The poor little darlings are clearly in a lather. 

And well they should be.

Their hero, the fellow for whom they have embarrassed themselves in public for almost a decade, frigged off on them with hardly any notice. One minute he was there;  the next he was in Florida soaking up the rays.  One minute they were happily clicking away at the VOCM question of the day, the next thing the talking points are gone and  he’s buggered off  leaving them to deal with this little embarrassing piece of egotistical excess. You’d be fried too is suddenly you were the guy at his high school reunion sporting at mullet at age 50.  That’s what the fanboys are looking like these days.

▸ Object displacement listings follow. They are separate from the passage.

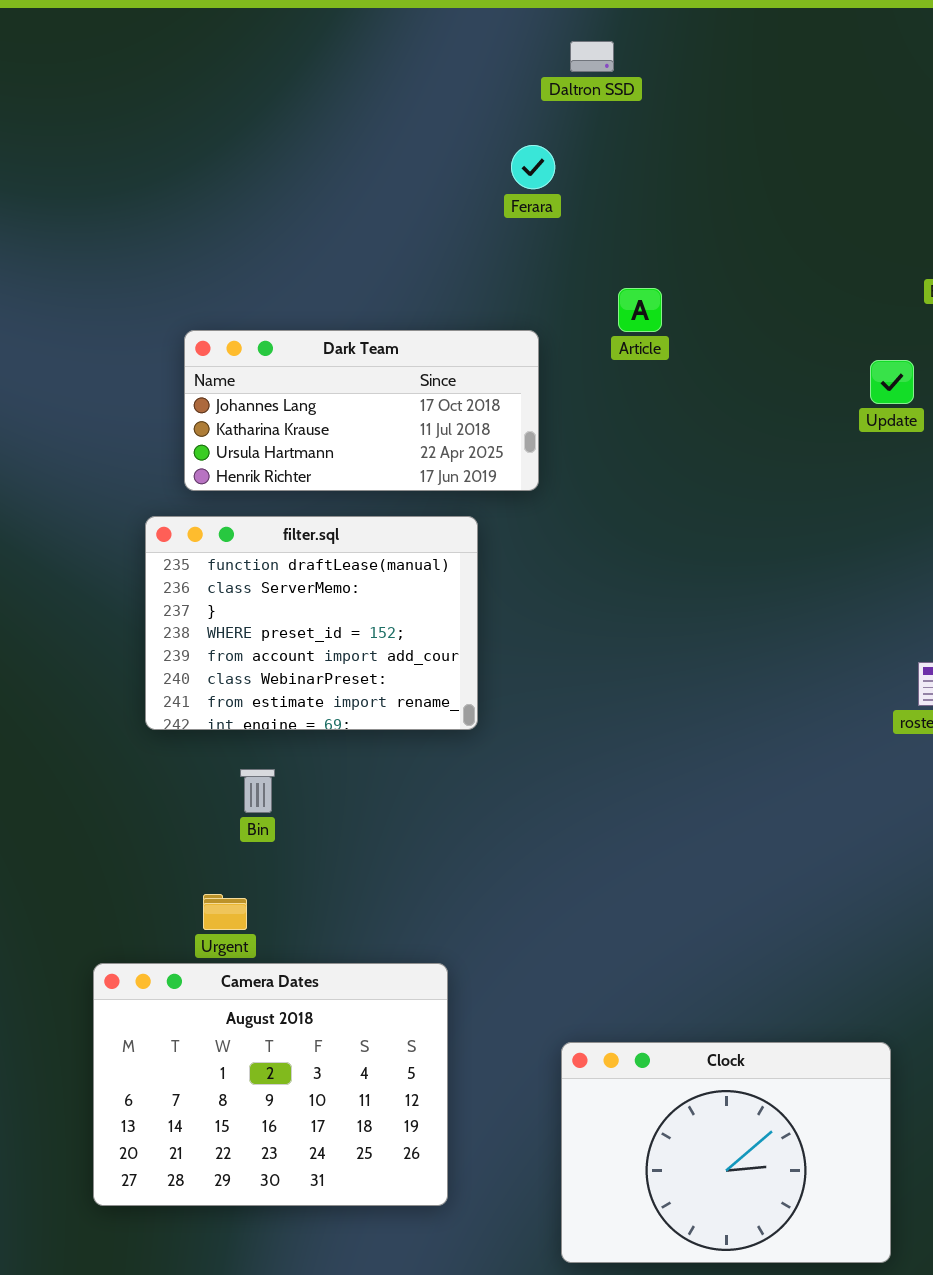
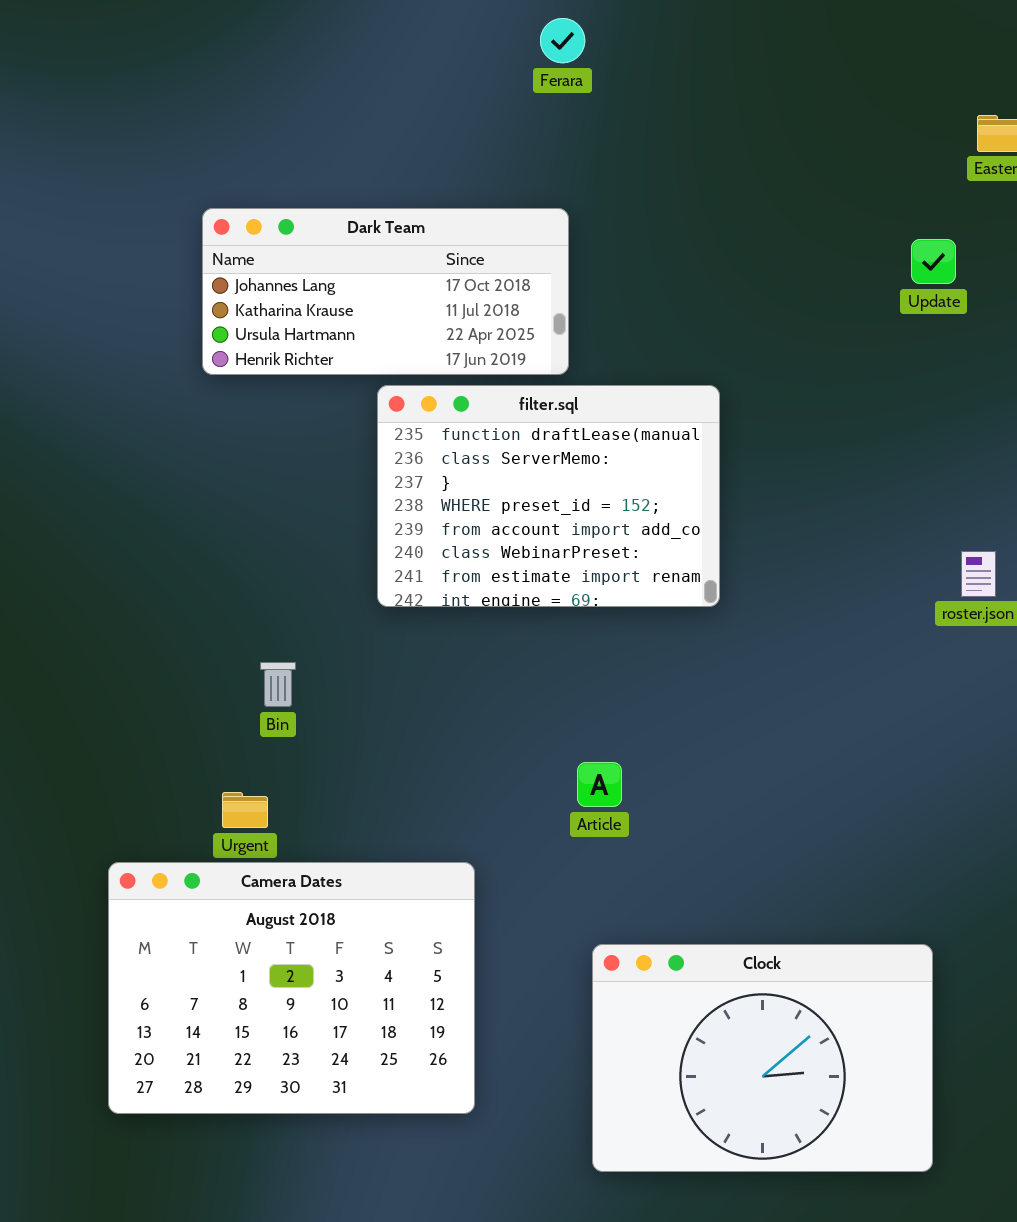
Article: [618,288,662,332] -> [577,762,622,807], moved
filter.sql: [145,516,478,730] -> [377,385,720,607], moved

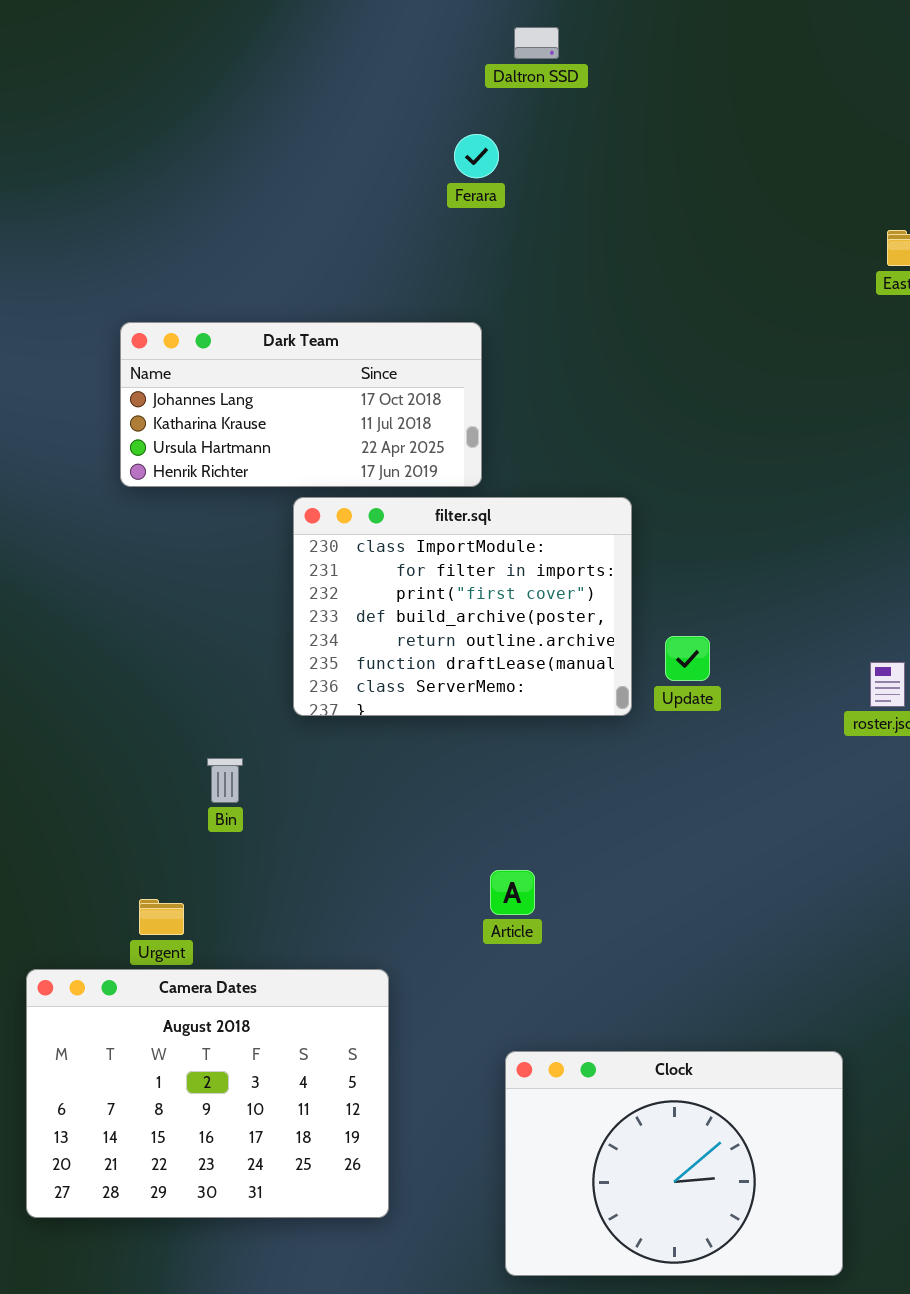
Update: [911,239,956,284] -> [665,636,710,681], moved
filter.sql: [377,385,720,607] -> [293,497,632,716], scrolled up 5 rows
Bin: [260,662,296,707] -> [207,758,243,803], moved

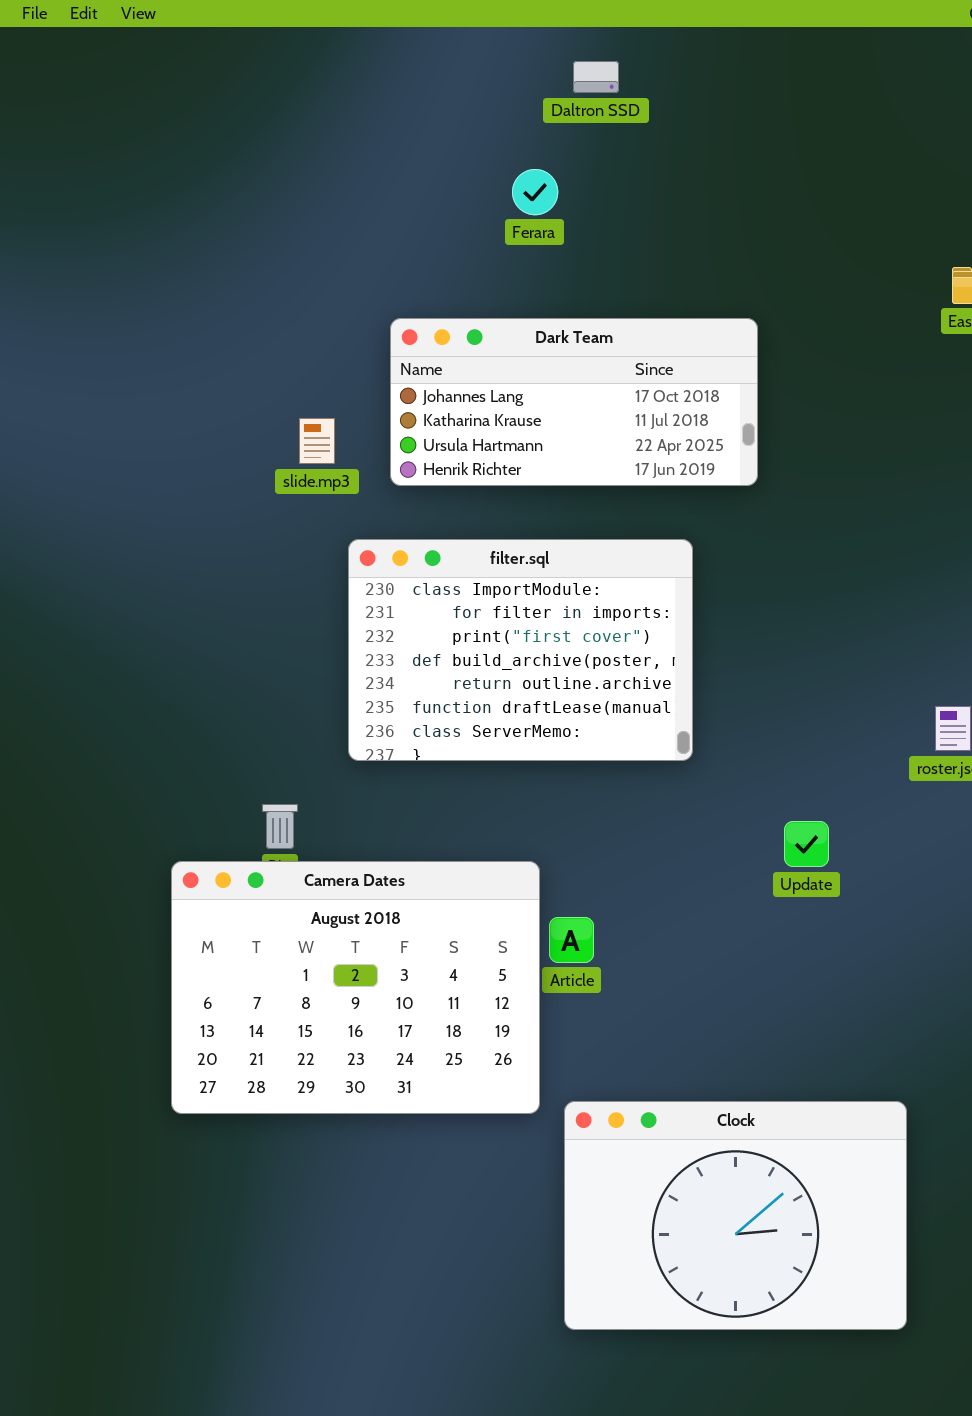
Dark Team: [120,322,482,487] -> [390,318,758,486], moved
Update: [665,636,710,681] -> [784,821,829,867], moved
Camera Dates: [26,969,389,1218] -> [171,861,540,1114], moved

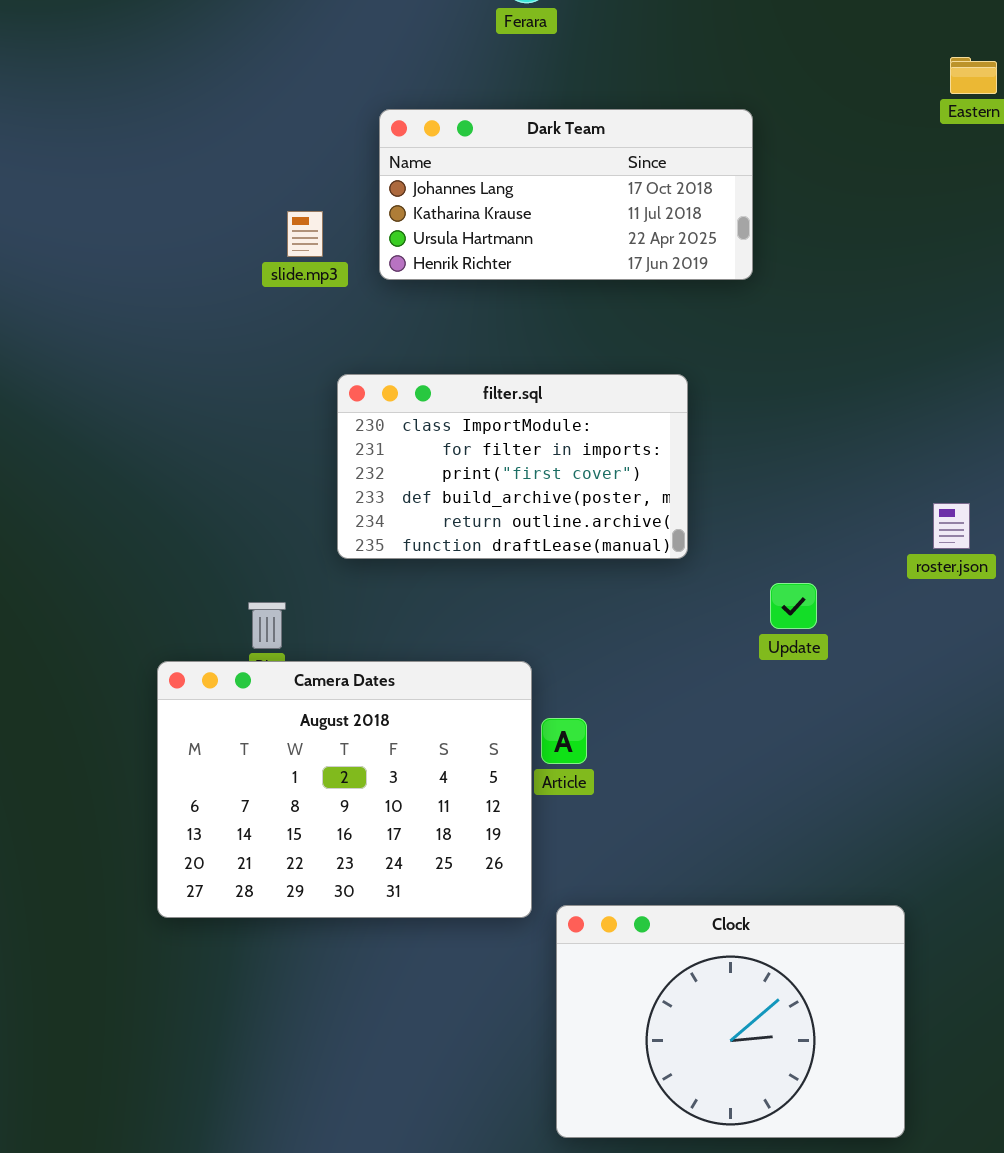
filter.sql: [348,539,693,761] -> [337,374,688,559], resized
Update: [784,821,829,867] -> [770,583,817,629], moved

But truthfully there’s really no surprise at the tacky choice for Christmas cards.

Really.

Anyone on the Premier Danny Christmas card list got at least one other Yule-turd greeting besides the one they got this year. In 2009, the card  was a piss-poorly photoshopped shot of Hisself near Churchill Falls.

DW_Xmas_2009

Remember the big Atlantic Premier’s meeting there last fall?  Danny waging war against the evil foreigners?  Invoking the spectre of Churchill Falls?

If you didn’t know better, you might be fooled into believing this shot was taken at the same time.  Take a closer look at the shot, the lighting and the edges of the Danny-figure and you can see he was cropped and dropped. The effect winds up looking like John Wayne walking into the sunset on a Vietnamese beach at the end of The Green Berets.

The fanboys can only hope this is the least embarrassing little mess the Old Man left behind.